PLSA IC: Cost of complying with TCFD ‘significant’ – USS

The cost of complying with Task Force on Climate-related Financial Disclosures (TCFD) is “significant”, according to Universities Superannuation Scheme (USS) Investment Management head of responsible investment, David Russell.

Speaking on a panel on the management of investment reporting for TCFD at the PLSA Investment Conference 2022 in Edinburgh today, 25 May, Russell expressed his concern with the cost of compliance.

“Where I have a concern is that the cost of compliance with the regulation is significant because you want to comply with the regulation," he said.

"We don’t really know what The Pensions Regulator (TPR) is going to do with the reports when they start falling on its desk over the next few months and how it is going to assess whether we are complying with the regulations or not.”

Russell hopes that TPR and the Department for Work and Pensions will learn from the experience of the larger schemes going through the regulations first, then for the next tier down the regulators come up with something that is “a bit less burdensome for smaller schemes” and make an amendment to the regulations.

“Expecting smaller schemes to have to comply with what we have had to go through is, I think, beyond most, or is not worth the value they’d have to sink in to do it for the benefit they will get out.

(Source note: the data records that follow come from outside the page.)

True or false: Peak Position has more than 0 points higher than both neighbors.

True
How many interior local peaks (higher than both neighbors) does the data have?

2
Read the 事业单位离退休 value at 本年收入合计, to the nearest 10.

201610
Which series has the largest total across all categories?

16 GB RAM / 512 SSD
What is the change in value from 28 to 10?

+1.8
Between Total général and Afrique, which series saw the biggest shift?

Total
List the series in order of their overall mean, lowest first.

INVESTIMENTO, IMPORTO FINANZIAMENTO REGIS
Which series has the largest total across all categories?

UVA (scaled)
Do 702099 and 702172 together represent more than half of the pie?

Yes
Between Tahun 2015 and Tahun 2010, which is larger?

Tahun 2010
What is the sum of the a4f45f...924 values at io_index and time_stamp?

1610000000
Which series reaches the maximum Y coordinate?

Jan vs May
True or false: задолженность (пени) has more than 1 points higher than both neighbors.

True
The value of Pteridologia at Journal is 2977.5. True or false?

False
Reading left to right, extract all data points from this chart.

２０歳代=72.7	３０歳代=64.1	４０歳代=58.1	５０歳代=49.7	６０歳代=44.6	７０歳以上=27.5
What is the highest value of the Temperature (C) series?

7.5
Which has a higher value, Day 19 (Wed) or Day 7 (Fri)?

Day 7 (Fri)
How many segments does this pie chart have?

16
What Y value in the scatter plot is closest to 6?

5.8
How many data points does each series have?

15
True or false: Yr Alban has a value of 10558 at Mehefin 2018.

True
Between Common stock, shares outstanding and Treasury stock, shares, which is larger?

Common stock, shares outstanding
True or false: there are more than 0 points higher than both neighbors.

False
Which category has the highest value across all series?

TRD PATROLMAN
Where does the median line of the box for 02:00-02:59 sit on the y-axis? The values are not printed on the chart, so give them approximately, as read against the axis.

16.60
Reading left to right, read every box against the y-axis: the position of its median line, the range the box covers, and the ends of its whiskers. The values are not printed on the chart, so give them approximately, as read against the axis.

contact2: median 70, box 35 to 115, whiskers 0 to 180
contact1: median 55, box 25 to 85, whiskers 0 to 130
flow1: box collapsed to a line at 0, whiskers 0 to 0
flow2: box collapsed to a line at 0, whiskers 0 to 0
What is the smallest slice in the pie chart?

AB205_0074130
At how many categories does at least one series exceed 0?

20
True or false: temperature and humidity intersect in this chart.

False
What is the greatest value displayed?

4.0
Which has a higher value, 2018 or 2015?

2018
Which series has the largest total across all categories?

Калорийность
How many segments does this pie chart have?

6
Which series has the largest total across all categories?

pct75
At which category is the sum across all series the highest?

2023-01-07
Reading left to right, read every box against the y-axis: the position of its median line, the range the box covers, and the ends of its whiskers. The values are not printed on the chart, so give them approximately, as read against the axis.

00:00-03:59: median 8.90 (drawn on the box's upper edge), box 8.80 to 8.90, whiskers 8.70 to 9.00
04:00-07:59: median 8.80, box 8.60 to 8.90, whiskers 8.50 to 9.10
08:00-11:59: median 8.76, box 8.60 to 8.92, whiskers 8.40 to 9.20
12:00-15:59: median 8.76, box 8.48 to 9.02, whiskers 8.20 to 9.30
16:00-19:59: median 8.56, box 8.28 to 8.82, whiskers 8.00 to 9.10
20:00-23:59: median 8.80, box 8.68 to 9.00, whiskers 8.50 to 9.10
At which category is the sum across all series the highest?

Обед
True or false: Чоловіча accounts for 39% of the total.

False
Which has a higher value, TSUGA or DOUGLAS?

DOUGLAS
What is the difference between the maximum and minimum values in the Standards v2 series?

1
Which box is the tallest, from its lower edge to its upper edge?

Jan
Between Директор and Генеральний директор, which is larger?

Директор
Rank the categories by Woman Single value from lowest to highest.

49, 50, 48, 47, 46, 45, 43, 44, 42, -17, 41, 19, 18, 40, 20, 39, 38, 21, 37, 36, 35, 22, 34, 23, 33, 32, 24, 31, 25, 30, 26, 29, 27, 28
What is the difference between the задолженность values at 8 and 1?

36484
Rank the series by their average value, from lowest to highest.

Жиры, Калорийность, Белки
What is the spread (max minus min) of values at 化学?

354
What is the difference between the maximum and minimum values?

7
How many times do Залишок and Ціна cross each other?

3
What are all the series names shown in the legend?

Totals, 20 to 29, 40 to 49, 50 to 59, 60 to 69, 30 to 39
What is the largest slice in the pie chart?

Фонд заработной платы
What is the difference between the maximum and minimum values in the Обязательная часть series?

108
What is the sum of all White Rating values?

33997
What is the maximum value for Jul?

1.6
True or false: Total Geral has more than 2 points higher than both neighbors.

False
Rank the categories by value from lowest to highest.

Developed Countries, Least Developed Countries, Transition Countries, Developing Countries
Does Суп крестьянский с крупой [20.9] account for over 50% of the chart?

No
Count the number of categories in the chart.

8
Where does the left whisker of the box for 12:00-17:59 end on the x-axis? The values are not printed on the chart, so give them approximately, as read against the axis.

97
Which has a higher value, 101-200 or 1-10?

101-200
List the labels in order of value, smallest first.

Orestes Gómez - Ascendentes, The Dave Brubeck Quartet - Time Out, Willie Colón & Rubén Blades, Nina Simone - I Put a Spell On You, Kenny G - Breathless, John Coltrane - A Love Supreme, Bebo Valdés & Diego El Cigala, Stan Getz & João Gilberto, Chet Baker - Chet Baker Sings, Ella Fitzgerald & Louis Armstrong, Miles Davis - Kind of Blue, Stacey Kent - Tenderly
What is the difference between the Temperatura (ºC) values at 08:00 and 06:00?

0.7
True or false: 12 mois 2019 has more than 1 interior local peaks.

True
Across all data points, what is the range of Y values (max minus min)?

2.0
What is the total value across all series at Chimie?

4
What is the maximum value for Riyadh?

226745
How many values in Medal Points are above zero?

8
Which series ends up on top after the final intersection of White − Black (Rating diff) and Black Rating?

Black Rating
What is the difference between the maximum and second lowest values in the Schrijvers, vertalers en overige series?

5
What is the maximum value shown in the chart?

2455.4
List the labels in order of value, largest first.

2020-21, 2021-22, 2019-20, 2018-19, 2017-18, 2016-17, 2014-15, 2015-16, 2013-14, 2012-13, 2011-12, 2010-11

Hopefully, there will be a lot of learning from the regulators from this first tranche, so that it can be made easier.”

Schemes with more than £1bn of assets will become subject to the new reporting requirements from 1 October 2022, following on from the introduction of the same requirements for schemes with £5bn or more in assets in October 2021.

Under the new requirements, trustees must have a system of climate governance in place by 1 October, whilst managers will be required to start identifying and collecting the right metrics ahead of the scheme end on 31 March 2023 and before the full report is submitted on 31 October 2023.

Concerns have also been raised, however, on the quality of the data available. Redington head of stewardship and sustainable investment strategy, Paul Lee, who also spoke during the session, said the data in relation to TCFD is “terrible”.

He noted that the regulations in relation to TCFD have landed on the shoulders first of the investment industry before they have landed on the shoulders of the corporate world.

“Therefore, the quality of information, the data that you can get out of your investments is really poor and patchy," he continued.

"That just means that there are holes in what comes through the system, you have to interpolate to fill those holes and that drives all sorts of challenges in and of itself. Using averages for an industry or averages for a private equity portfolio, which is what you have to do if you’re filling those holes; you are not rewarding the best out there and you’re not penalising the worst, you are just assuming everybody is average and that is going to be wrong.”

He reaffirmed that there are “huge holes in the data” but the industry hopes that that will change over time.